Serraglio's Right: It's Time to End Nuke Power

I appreciate the quality of research and writing Randy Serraglio put into his April 14 column on the nuclear disaster in Fukushima.

Here we have a disaster with a plant that went from a value of billions of dollars to zero in just a few minutes, under waves of up to 36 feet high—and the need for this failed energy option is not necessary. At this point, we really don't need any new nuclear energy added, and we can even phase out old nuclear plants as the age of renewable energies and energy savings through efficiencies comes into its own.

New solar this year has become less expensive than new nuclear plants, per kilowatt-hour. Energy savings through boosting efficiency—an option that the Arizona state utility regulatory agency just endorsed last fall—is costing about one-eighth of what new nuclear power would cost.

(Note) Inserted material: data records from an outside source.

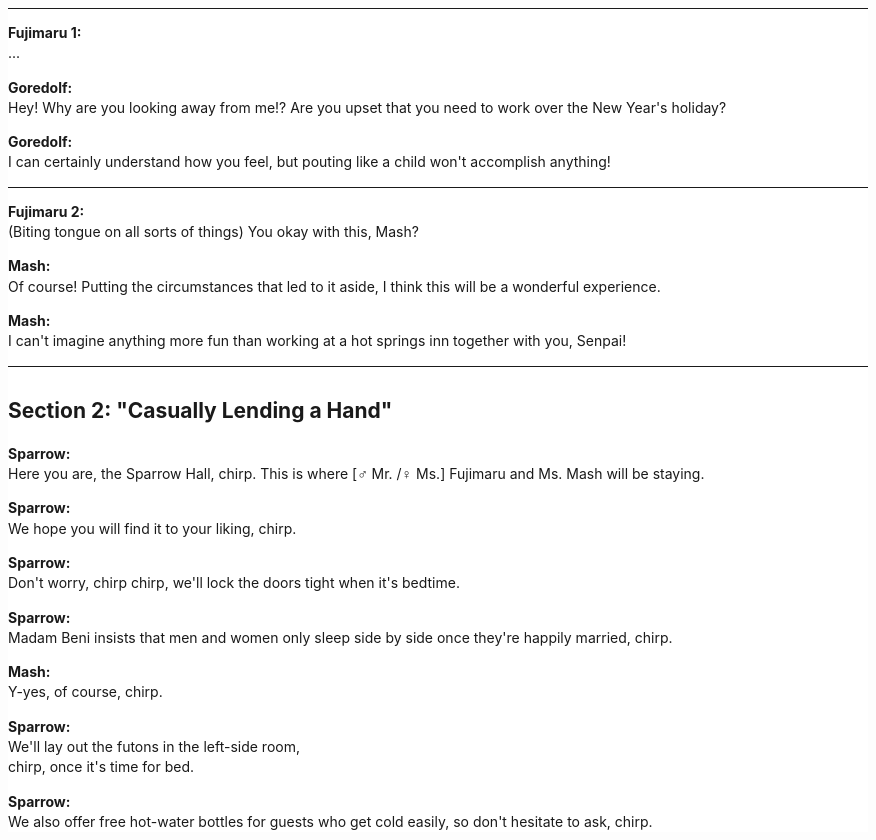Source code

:    
---  
  
**Fujimaru 1:**   
...  
   
**Goredolf:**   
Hey! Why are you looking away from me!? Are you upset that you need to work over the New Year's holiday?  
  
   
**Goredolf:**   
I can certainly understand how you feel, but pouting like a child won't accomplish anything!  
  
   
  
---  
  
**Fujimaru 2:**   
(Biting tongue on all sorts of things) You okay with this, Mash?  
   
**Mash:**   
Of course! Putting the circumstances that led to it aside, I think this will be a wonderful experience.  
  
   
**Mash:**   
I can't imagine anything more fun than working at a hot springs inn together with you, Senpai!  
  
   
  
  
---  
   
## Section 2: "Casually Lending a Hand"  
   
**Sparrow:**   
Here you are, the Sparrow Hall, chirp. This is where [♂ Mr. /♀ Ms.] Fujimaru and Ms. Mash will be staying.  
  
   
**Sparrow:**   
We hope you will find it to your liking, chirp.  
  
   
**Sparrow:**   
Don't worry, chirp chirp, we'll lock the doors tight when it's bedtime.  
  
   
**Sparrow:**   
Madam Beni insists that men and women only sleep side by side once they're happily married, chirp.  
  
   
**Mash:**   
Y-yes, of course, chirp.  
  
   
**Sparrow:**   
We'll lay out the futons in the left-side room,  
chirp, once it's time for bed.  
  
   
**Sparrow:**   
We also offer free hot-water bottles for guests who get cold easily, so don't hesitate to ask, chirp.  
  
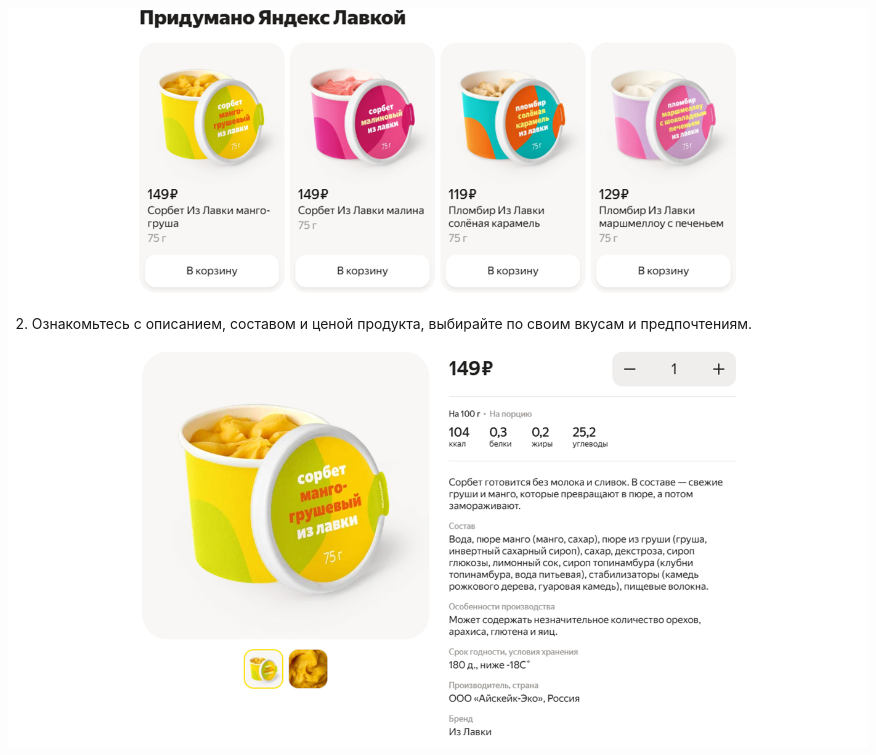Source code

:  <center><img src="../image/brand_icecream.png" alt="drawing" width="600"/></center>
 
2.	Ознакомьтесь с описанием, составом и ценой продукта, выбирайте по своим вкусам и предпочтениям.

 <center><img src="../image/param_icecream.png" alt="drawing" width="600"/></center>
 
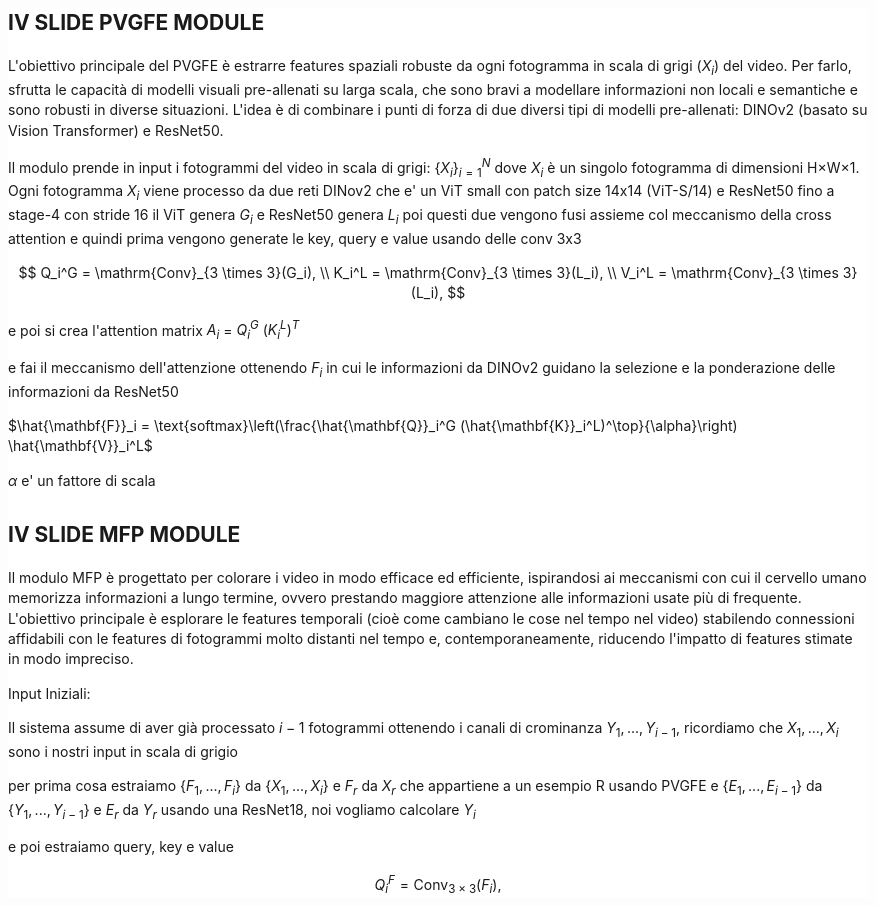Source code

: ## IV SLIDE PVGFE MODULE 
L'obiettivo principale del PVGFE è estrarre features spaziali robuste da ogni fotogramma in scala di grigi ($X_i$) del video. Per farlo, sfrutta le capacità di modelli visuali pre-allenati su larga scala, che sono bravi a modellare informazioni non locali e semantiche e sono robusti in diverse situazioni. L'idea è di combinare i punti di forza di due diversi tipi di modelli pre-allenati: DINOv2 (basato su Vision Transformer) e ResNet50.

Il modulo prende in input i fotogrammi del video in scala di grigi: $\{X_i\}_{i=1}^{N}$ dove $X_i$ è un singolo fotogramma di dimensioni H×W×1.
Ogni fotogramma $X_i$ viene processo da due reti DINov2 che e' un ViT small con patch size 14x14 (ViT-S/14) e ResNet50 fino a stage-4 con stride 16
il ViT genera $G_i$ e ResNet50 genera $L_i$ poi questi due vengono fusi assieme col meccanismo della cross attention e quindi prima vengono generate le key, query e value usando delle conv 3x3

$$
Q_i^G = \mathrm{Conv}_{3 \times 3}(G_i), \\
K_i^L = \mathrm{Conv}_{3 \times 3}(L_i), \\
V_i^L = \mathrm{Conv}_{3 \times 3}(L_i),
$$

e poi si crea l'attention matrix 
$A_i$ = $Q_i^G$ $(K_i^L)^T$

e fai il meccanismo dell'attenzione ottenendo $F_i$ in cui le informazioni da DINOv2 guidano la selezione e la ponderazione delle informazioni da ResNet50

$\hat{\mathbf{F}}_i = \text{softmax}\left(\frac{\hat{\mathbf{Q}}_i^G (\hat{\mathbf{K}}_i^L)^\top}{\alpha}\right) \hat{\mathbf{V}}_i^L$

${\alpha}$ e' un fattore di scala

## IV SLIDE MFP MODULE 

Il modulo MFP è progettato per colorare i video in modo efficace ed efficiente, ispirandosi ai meccanismi con cui il cervello umano memorizza informazioni a lungo termine, ovvero prestando maggiore attenzione alle informazioni usate più di frequente. L'obiettivo principale è esplorare le features temporali (cioè come cambiano le cose nel tempo nel video) stabilendo connessioni affidabili con le features di fotogrammi molto distanti nel tempo e, contemporaneamente, riducendo l'impatto di features stimate in modo impreciso.

Input Iniziali: 

Il sistema assume di aver già processato $i-1$ fotogrammi ottenendo i canali di crominanza $Y_1, ..., Y_{i-1}$, ricordiamo che $X_1, ..., X_{i}$ sono i nostri input in scala di grigio


per prima cosa estraiamo {$F_1, ..., F_i$} da {$X_1, ..., X_i$} e $F_r$ da $X_r$ che appartiene a un esempio R usando PVGFE e {$E_1, ..., E_{i-1}$} da {$Y_1, ..., Y_{i-1}$} e $E_r$ da $Y_r$ usando una ResNet18, noi vogliamo calcolare $Y_i$

e poi estraiamo query, key e value 

$$
Q^F_i = \text{Conv}_{3 \times 3}(F_i),
$$

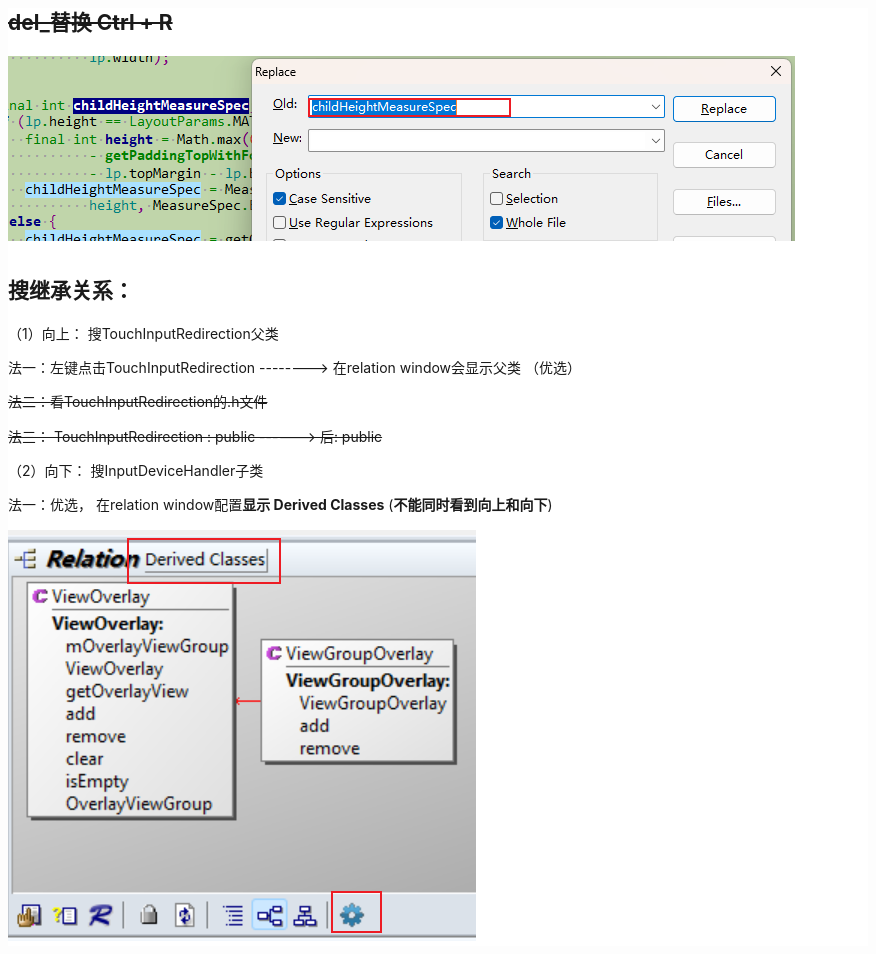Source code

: 

## ~~del_替换  Ctrl + R~~

![image-20231125161949943](sourceInsight.assets/image-20231125161949943.png)

## 搜继承关系：

（1）向上： 搜TouchInputRedirection父类

法一：左键点击TouchInputRedirection  --------> 在relation window会显示父类   （优选）

~~法二：看TouchInputRedirection的.h文件~~

~~法三： TouchInputRedirection : public  ------> 后: public~~

（2）向下： 搜InputDeviceHandler子类

法一：优选， 在relation window配置**显示  Derived Classes**  (**不能同时看到向上和向下**)

![image-20231124232453074](sourceInsight.assets/image-20231124232453074.png)
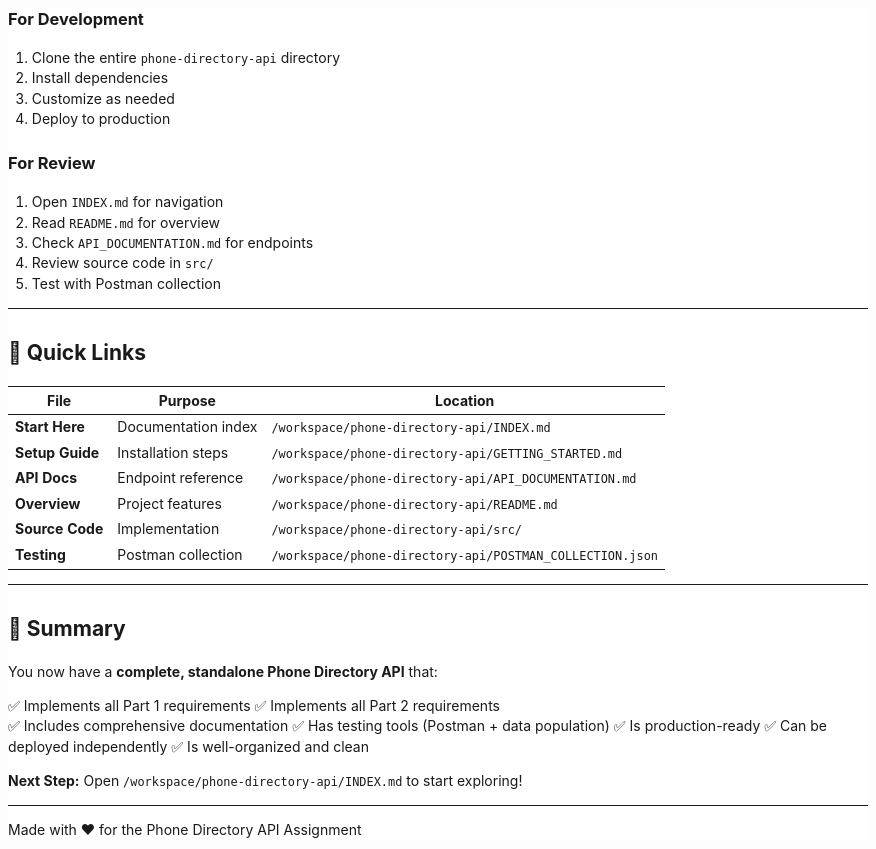 ### For Development
1. Clone the entire `phone-directory-api` directory
2. Install dependencies
3. Customize as needed
4. Deploy to production

### For Review
1. Open `INDEX.md` for navigation
2. Read `README.md` for overview
3. Check `API_DOCUMENTATION.md` for endpoints
4. Review source code in `src/`
5. Test with Postman collection

---

## 🔗 Quick Links

| File | Purpose | Location |
|------|---------|----------|
| **Start Here** | Documentation index | `/workspace/phone-directory-api/INDEX.md` |
| **Setup Guide** | Installation steps | `/workspace/phone-directory-api/GETTING_STARTED.md` |
| **API Docs** | Endpoint reference | `/workspace/phone-directory-api/API_DOCUMENTATION.md` |
| **Overview** | Project features | `/workspace/phone-directory-api/README.md` |
| **Source Code** | Implementation | `/workspace/phone-directory-api/src/` |
| **Testing** | Postman collection | `/workspace/phone-directory-api/POSTMAN_COLLECTION.json` |

---

## 🎉 Summary

You now have a **complete, standalone Phone Directory API** that:

✅ Implements all Part 1 requirements
✅ Implements all Part 2 requirements  
✅ Includes comprehensive documentation
✅ Has testing tools (Postman + data population)
✅ Is production-ready
✅ Can be deployed independently
✅ Is well-organized and clean

**Next Step:** Open `/workspace/phone-directory-api/INDEX.md` to start exploring!

---

Made with ❤️ for the Phone Directory API Assignment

Concurrently, renewables in the world just surpassed nuclear electricity generation. If you combine new energy savings (via efficiency improvements) with an expansion of solar energy at the right ratio, the cost of electricity will equal about 10 cents per kilowatt-hour, slightly less than most people pay right now. In contrast, going with new nuclear would cost 25 cents per kilowatt-hour.

The nuclear industry became a corporate-welfare recipient in the 1950s, and is still a corporate-welfare recipient today. Let's cut the cord on this flop. Embrace 21st-century renewables and energy efficiency!

Russell J. Lowes

Research director, www.SafeEnergyAnalyst.org


A Comment From a Reader at TucsonWeekly.com

Regarding Danehy, April 21:

Tom, don't you remember the great mantra of your party? A crisis is a terrible thing to waste! It was OK for the gander in the White House to work that way; why not for the geese in Phoenix? If you are claiming that some kind of "tax reform" would allow all of your good things to be accomplished, why not explain—with numbers, please—exactly how that would work?